Cambio lento de estaciones, cambio lento de vestimenta, grandes concentraciones de gente solitaria, paseantes indiferentes, gente inmersa en las actividades indispensables de la vida cotidiana: comer, pensar y mirar.

Parecería que esta cinematografía contradijera la idea de movimiento, como si éste acelerado fuese sólo patrimonio del cine de acción estadunidense en donde si no pasa todo rápidamente no pasa nada. La obsesiva mirada de Ackerman se detiene morosamente en una casa cuya ventana da a la carretera, y desde ella la cámara observa un árbol en pleno verano, algunos coches que pasan y que producen una continua sensación, la de un interminable camino vacío que nunca es alterado por el movimiento; un aire que mueve las cortinas de la casa, pero la casa está sola, no abandonada. Luego la cámara retrata a un joven anguloso, sentado en una banca, con una camiseta escueta, sin mangas, descansando ¿del trabajo?, ¿de la espera?, ¿de qué?, mientras descansa fuma y mira con su mirada fija hacia la cámara que lo filma.

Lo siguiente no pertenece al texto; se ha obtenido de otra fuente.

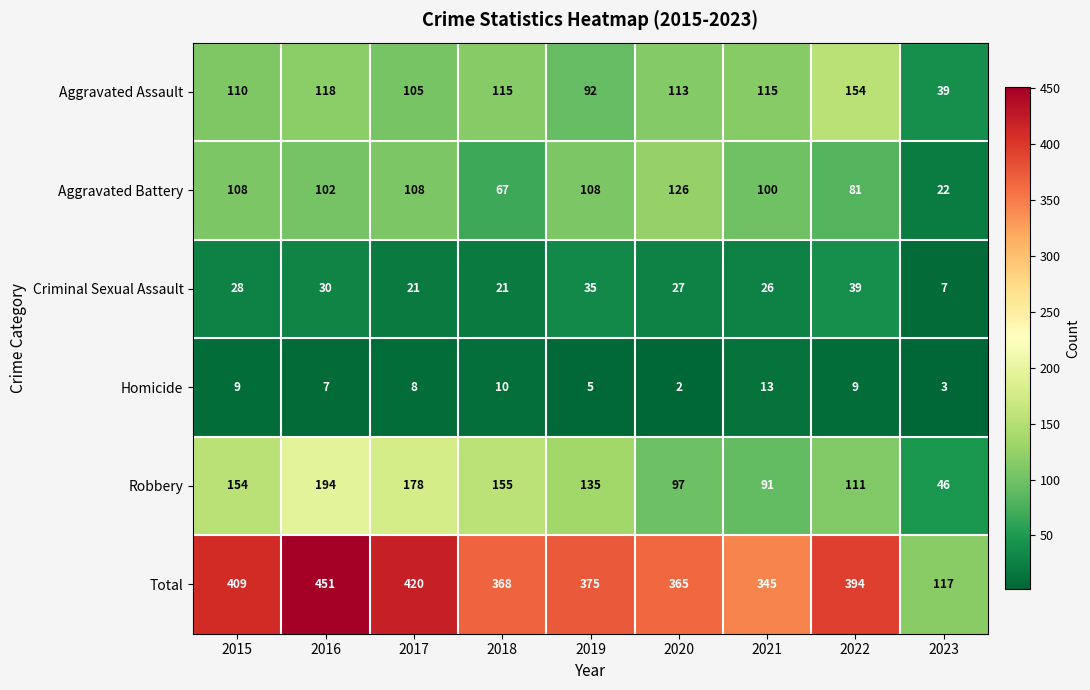

The Aggravated Assault series shows 39 at 2023. True or false?

True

Otras figuras más, un perro, un niño, una vieja y una muchacha joven, siempre cargan algo; luego, otra ciudad, más figuras que pasan, coches, más coches de modelos anticuados, ineficientes, cuyo motor desentona con el silencio y la lentitud de las imágenes. Cambios que no avisan de nuevas lenguas ni de distintos territorios que sin embargo se entreven; la inmovilidad, la espera, y luego, el invierno --terrible, blanco, ominoso--, la gente esperando, haciendo cola, ya es Rusia, lo intuimos, lo sabemos, ya estamos en las salas de espera de los trenes, en los andenes en donde la gente inmóvil espera, acompañada de inmensos bultos, cuyo peso sobrepasa sus espaldas. Cualquier intento de abarcarlos es inútil, muchos fuman, sus abrigos están raídos, sus gorros son de piel mezquina, sus miradas interminables esperan sólo otra espera interminable, inútil, desesperanzada, como si Ackerman reprodujera una atmósfera eterna de campo de concentración en donde la espera sólo conduce a la nada, a la desintegración. ¿Hay posibilidad de cambio? ¿Existe alguna esperanza?

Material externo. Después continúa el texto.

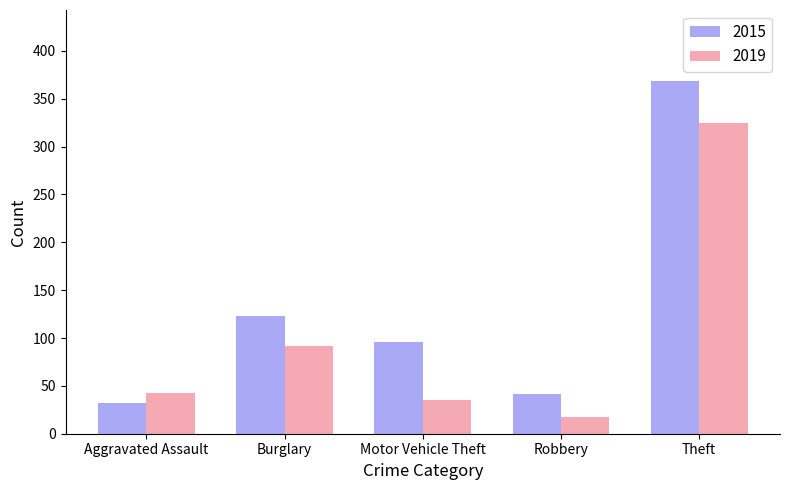

The value of 2015 at Burglary is 68. True or false?

False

``Mientras todavía sea tiempo, explica de nuevo Ackerman. ¿Tiempo para qué y por qué. Tiempo que previene contra la ``invasión'' occidental. Como si existiese un antes y un después, antes o después de la edad de hielo o la guerra fría. ¿El tiempo de la utopía realizada y el tiempo de una utopía destruida, o el tiempo quizá de alguna otra utopía?'' No lo sabemos: después de ver la película que impacienta porque no pasa nada --insisto, estamos en Nueva York donde todo pasa rápidamente--, se visita otra sala con televisiones que reproducen de manera reiterada y en desorden las mismas imágenes de la película, pero trastornadas aún más por su inserción en la pequeña pantalla, por la fragmentación y la repetición reproducidas de manera interminable.

Por fin, otra sala pequeña con un aparato de televisión al ras del suelo, una fotografía casi inmóvil que se desplaza poco a poco y refleja un cielo azul oscuro traspasado por la nieve que cae eternamente, por la luna o por un faro callejero que ilumina el mismo eterno invierno y una voz monótona, la de Ackerman, que repite la inutilidad de la espera, la muerte en vida, la incapacidad de la esperanza. ¿Eso será de verdad el Este? ¿No habrá visto Chantal sólo el universo concentracionario que sus padres le habían heredado? No lo sé. Ackerman termina: ``La perversión estaba ya allí, en la existencia de esos dos bloques que no eran tan contradictorios como parecían a primera vista''. Reitero: ¿será verdad que el Este, un Este asesinado por el nazismo y el fin de la utopía, dibuje sólo la imagen de la muerte?.